Our development roadmap is explicitly defined by the 12-epic backlog. The three phases represent a deliberate progression from building foundational tools to deploying a complete experience, and finally to creating a scalable, self-improving platform.

Phase	Epics	Goal & Key Activities
1: Foundational Systems	E01-E06	Build the Core, Reusable Infrastructure. - E01: `RetrievalEngine`: Implement the core RAG pipeline using `LlamaIndex` and `ChromaDB`. - E02: `BaseAgent` Class: Define a standardized abstract base class for all agents. - E03: Simulation Data Pipeline: Create the workflow to ingest and embed tagged simulation logs. - E04: Persistent Memory (Prototype): Develop a simple file/JSON-based memory system. - E05: `EmotionalStateEngine` v1: Build the initial state engine with basic emotion classification. - E06: `MasterOrchestrator` v1: Implement the initial `LangGraph` state machine.

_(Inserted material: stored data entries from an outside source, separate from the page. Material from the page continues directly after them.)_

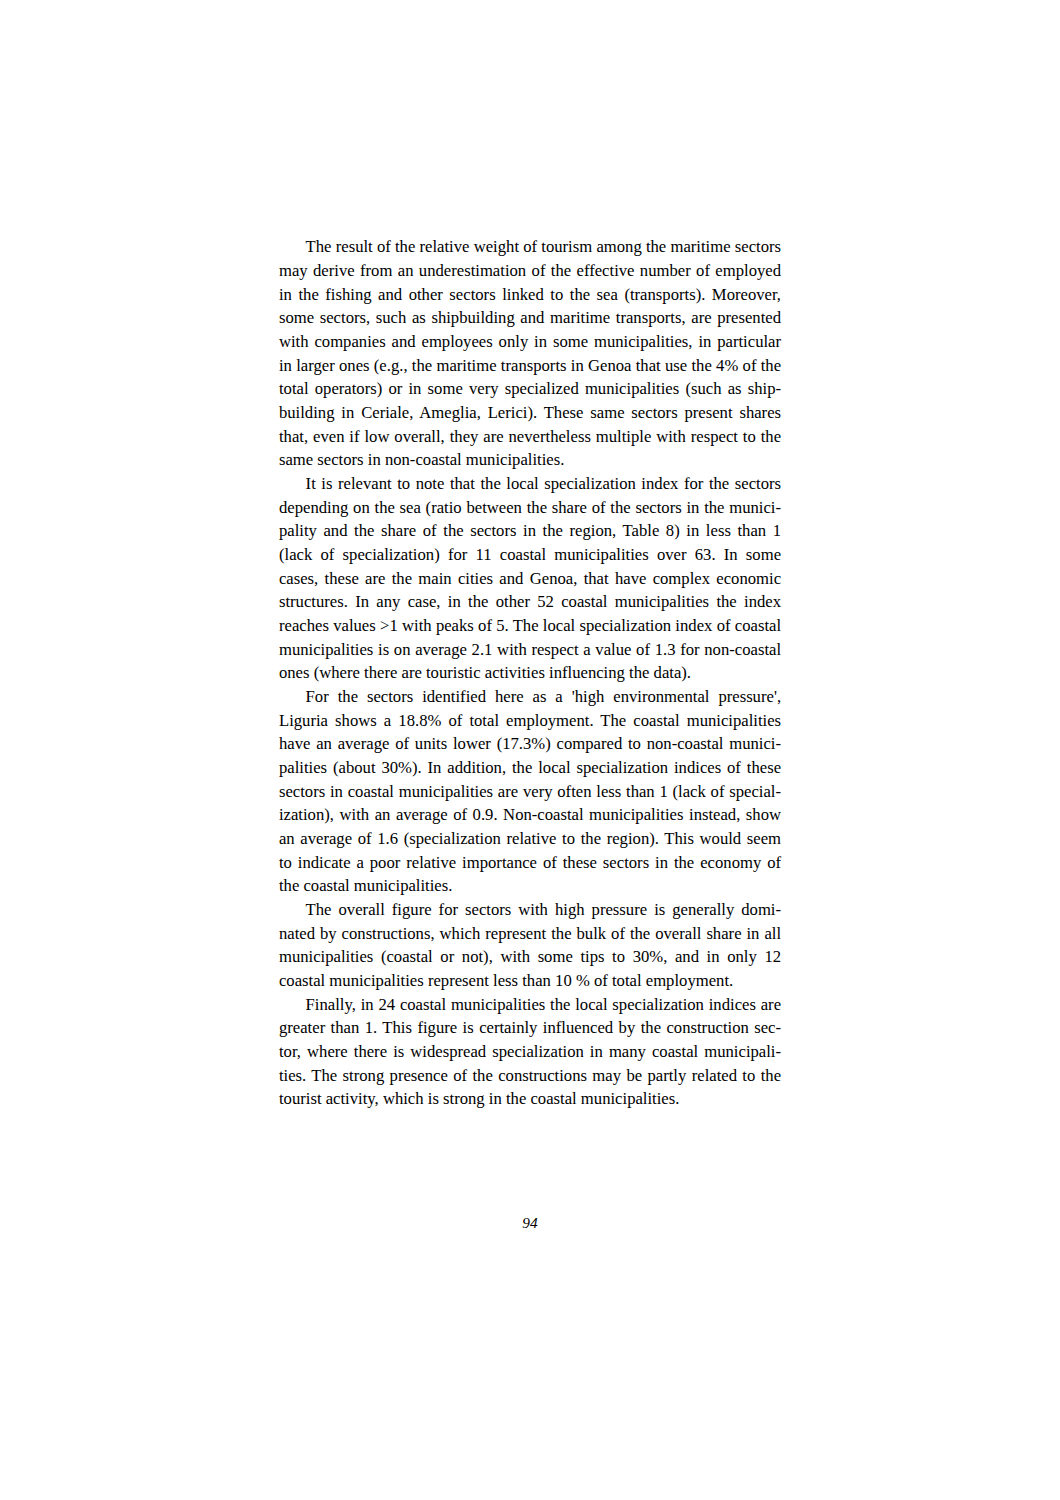The result of the relative weight of tourism among the maritime sectors may derive from an underestimation of the effective number of employed in the fishing and other sectors linked to the sea (transports). Moreover, some sectors, such as shipbuilding and maritime transports, are presented with companies and employees only in some municipalities, in particular in larger ones (e.g., the maritime transports in Genoa that use the 4% of the total operators) or in some very specialized municipalities (such as ship-building in Ceriale, Ameglia, Lerici). These same sectors present shares that, even if low overall, they are nevertheless multiple with respect to the same sectors in non-coastal municipalities.
It is relevant to note that the local specialization index for the sectors depending on the sea (ratio between the share of the sectors in the municipality and the share of the sectors in the region, Table 8) in less than 1 (lack of specialization) for 11 coastal municipalities over 63. In some cases, these are the main cities and Genoa, that have complex economic structures. In any case, in the other 52 coastal municipalities the index reaches values >1 with peaks of 5. The local specialization index of coastal municipalities is on average 2.1 with respect a value of 1.3 for non-coastal ones (where there are touristic activities influencing the data).
For the sectors identified here as a 'high environmental pressure', Liguria shows a 18.8% of total employment. The coastal municipalities have an average of units lower (17.3%) compared to non-coastal municipalities (about 30%). In addition, the local specialization indices of these sectors in coastal municipalities are very often less than 1 (lack of specialization), with an average of 0.9. Non-coastal municipalities instead, show an average of 1.6 (specialization relative to the region). This would seem to indicate a poor relative importance of these sectors in the economy of the coastal municipalities.
The overall figure for sectors with high pressure is generally dominated by constructions, which represent the bulk of the overall share in all municipalities (coastal or not), with some tips to 30%, and in only 12 coastal municipalities represent less than 10 % of total employment.
Finally, in 24 coastal municipalities the local specialization indices are greater than 1. This figure is certainly influenced by the construction sector, where there is widespread specialization in many coastal municipalities. The strong presence of the constructions may be partly related to the tourist activity, which is strong in the coastal municipalities.
94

2: 'Small Moments' Walk v1.0	E07-E10	Assemble & Test the First Full Experience. - E07: Agent Cohort Development: Build the full set of specialized agents for the 'Small Moments' walk. - E08: Full Orchestration Flow: Integrate the agent cohort into `LangGraph` with all state transitions. - E09: End-to-End Simulation: Run the complete walk through hundreds of simulated scenarios. - E10: Evaluation & Red Teaming: Conduct rigorous testing with `LangSmith` and adversarial attacks.
3: The WalkXR OS Platform	E11-E12+	Generalize, Scale, and Learn. - E11: "Walk Factory" Refactor: Abstract components into a reusable framework for creating new walks. - E12: Continuous Learning Loop: Implement the full RLAIF pipeline using preference data to fine-tune a reward model. - Future: Dynamic Narrative Engine: Evolve the orchestrator to adjust walk content in real-time. - Future: Graph Memory Integration: Migrate from the prototype to the full `Neo4j` graph memory.